Return type:: ndarray
Returns:: X (ndarray of shape (n_samples, n_features)) – Generated data.

set_inverse_transform_request(*, X_latent='$UNCHANGED$')¶

Configure whether metadata should be requested to be passed to the inverse_transform method.

Note that this method is only relevant when this estimator is used as a sub-estimator within a meta-estimator and metadata routing is enabled with enable_metadata_routing=True (see sklearn.set_config()). Please check the User Guide on how the routing mechanism works.

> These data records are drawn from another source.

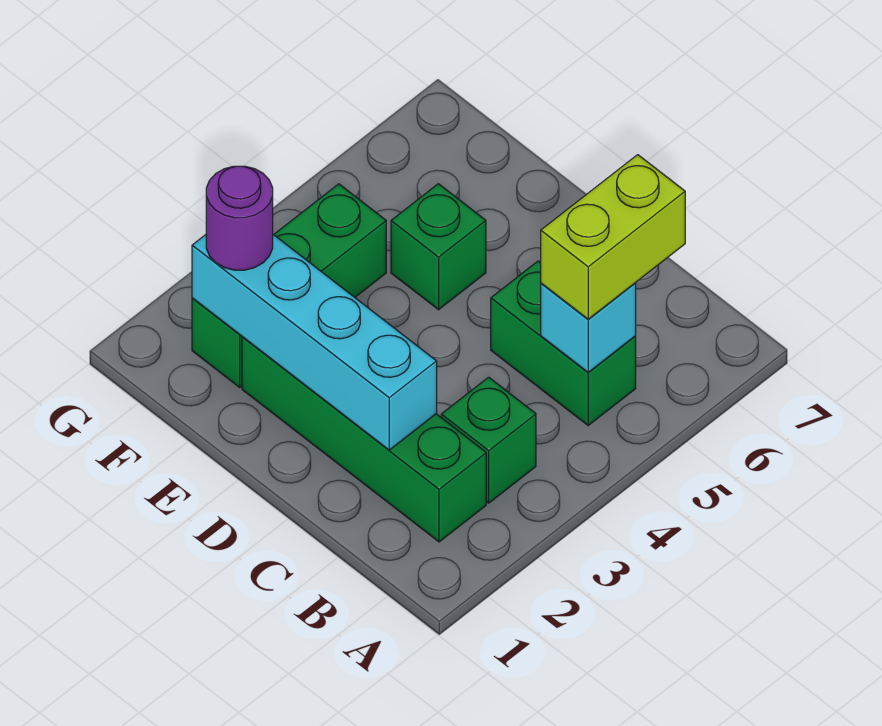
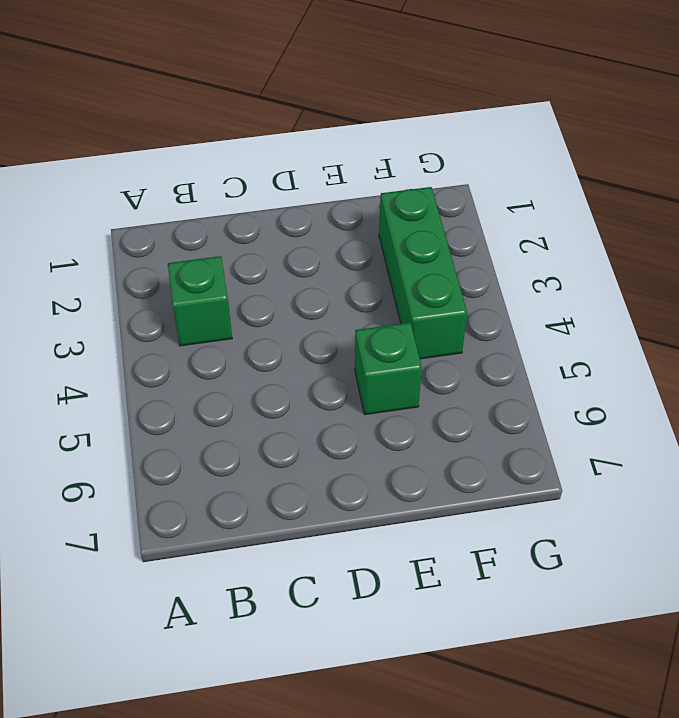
none -> green 1x4 brick [242,337,486,542]
none -> green 1x2 brick [491,261,636,425]

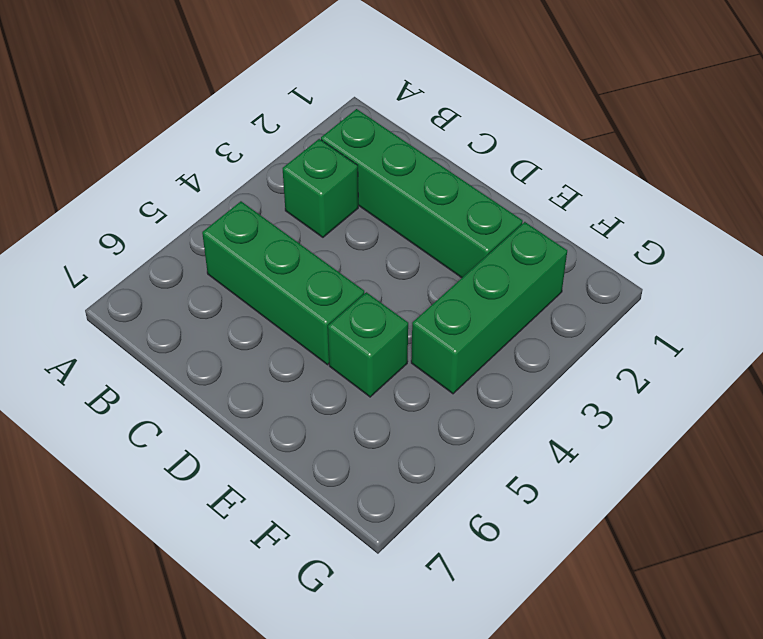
green 1x3 brick [202,201,364,365] -> green 1x2 brick [491,261,636,425]
none -> cyan 1x1 brick [541,283,636,372]
none -> cyan 1x4 brick [192,235,437,450]

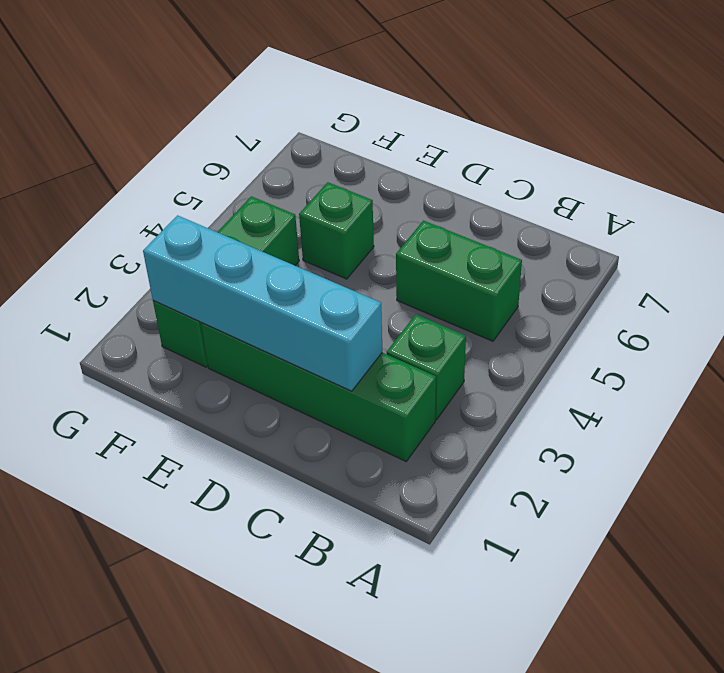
none -> cyan 1x1 brick [541,283,636,372]
none -> lime 1x2 brick [541,155,685,319]

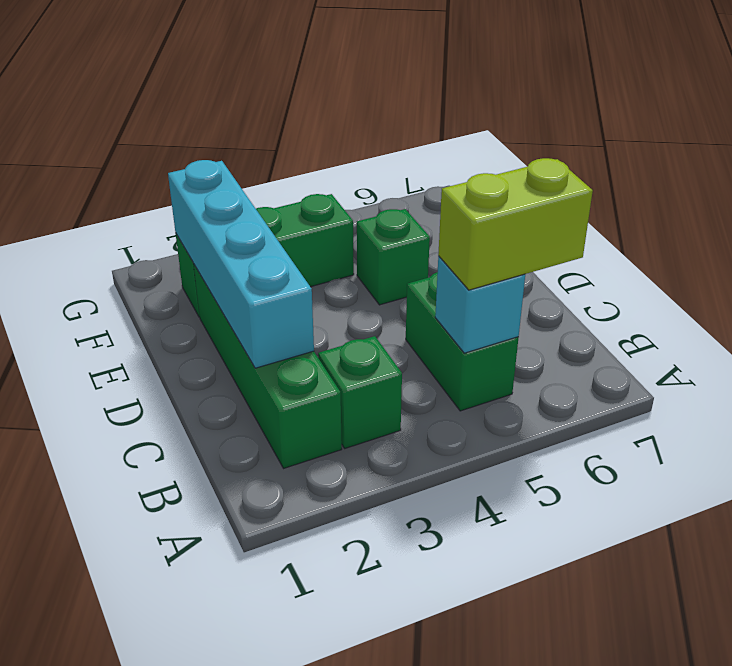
none -> purple 1x1 round brick [206,166,273,270]

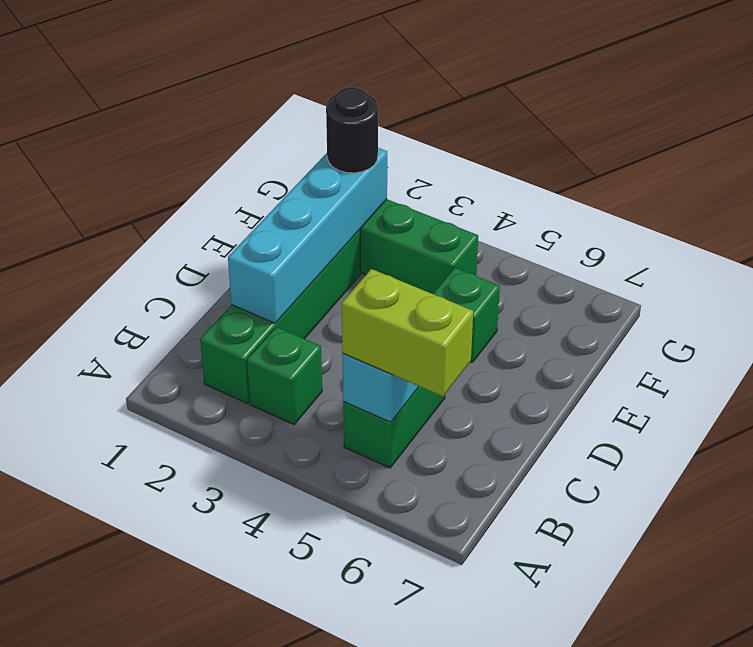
black 1x1 round brick [326,87,378,173] -> purple 1x1 round brick [206,166,273,270]

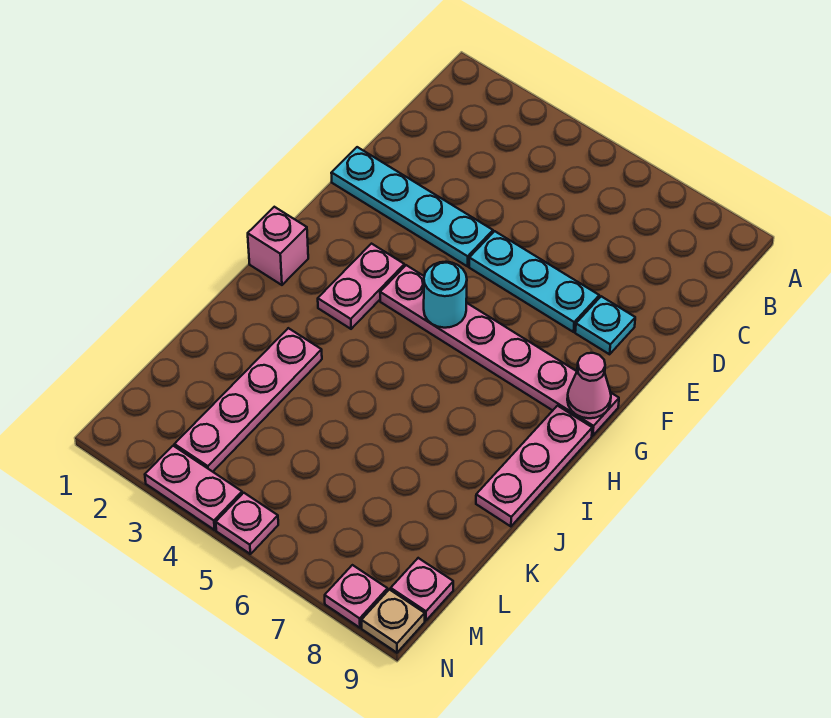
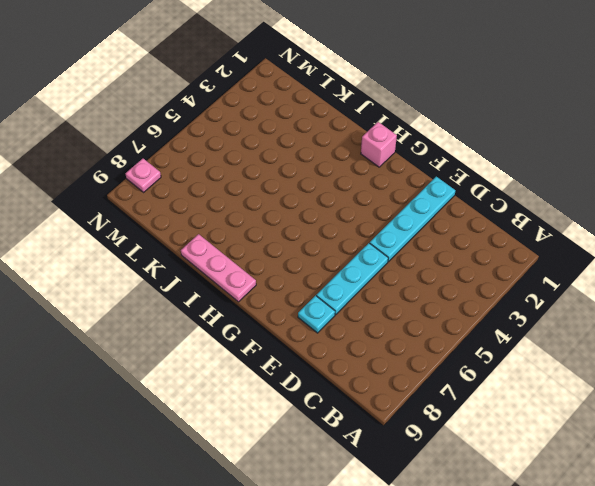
none -> pink 1x2 plate [318,244,404,329]
none -> pink 1x6 plate [380,265,619,436]
none -> pink 1x4 plate [174,328,322,472]

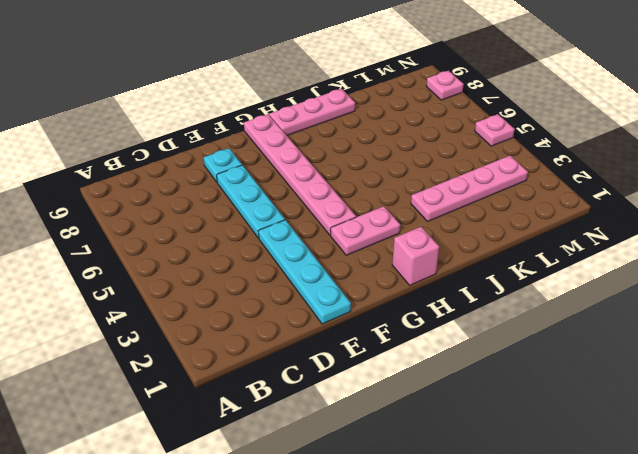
none -> pink 1x1 plate [391,558,453,621]
none -> pink 1x2 plate [145,446,242,530]
none -> tan 1x1 plate [361,589,425,653]

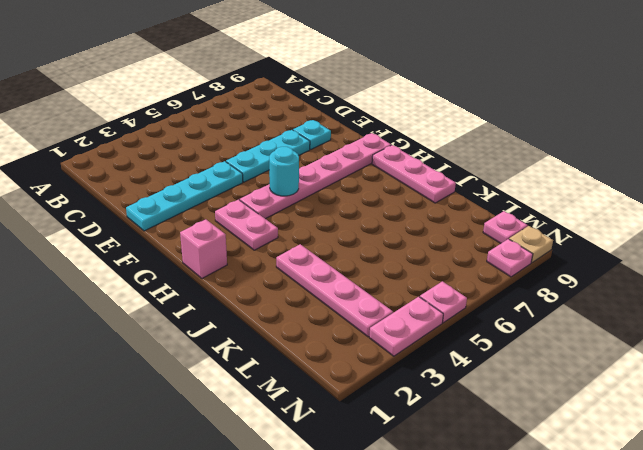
none -> pink 1x1 cone [567,353,611,418]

The options for each parameter are:

True: metadata is requested, and passed to inverse_transform if provided. The request is ignored if metadata is not provided.
False: metadata is not requested and the meta-estimator will not pass it to inverse_transform.
None: metadata is not requested, and the meta-estimator will raise an error if the user provides it.
str: metadata should be passed to the meta-estimator with this given alias instead of the original name.

The default (sklearn.utils.metadata_routing.UNCHANGED) retains the existing request. This allows you to change the request for some parameters and not others.

Added in version 1.3.

Parameters:

X_latent (str, True, False, or None, default=sklearn.utils.metadata_routing.UNCHANGED) – Metadata routing for X_latent parameter in inverse_transform.
self (VAEReducer)

Returns:

self (object) – The updated object.

Return type:

VAEReducer

sample(n_samples=100)[source]¶

Generate new samples from the prior.

Parameters:: n_samples (int, default=100) – Number of samples to generate.
Return type:: ndarray
Returns:: X (ndarray of shape (n_samples, n_features)) – Generated samples.

reconstruct(X)[source]¶

Reconstruct input through the VAE.

Parameters:: X (array-like of shape (n_samples, n_features)) – Data to reconstruct.
Return type:: ndarray
Returns:: X_recon (ndarray of shape (n_samples, n_features)) – Reconstructed data.

reconstruction_error(X)[source]¶

Compute reconstruction error for each sample.

Useful for anomaly detection.

Parameters:: X (array-like of shape (n_samples, n_features)) – Data to evaluate.
Return type:: ndarray
Returns:: errors (ndarray of shape (n_samples,)) – Reconstruction error (MSE) per sample.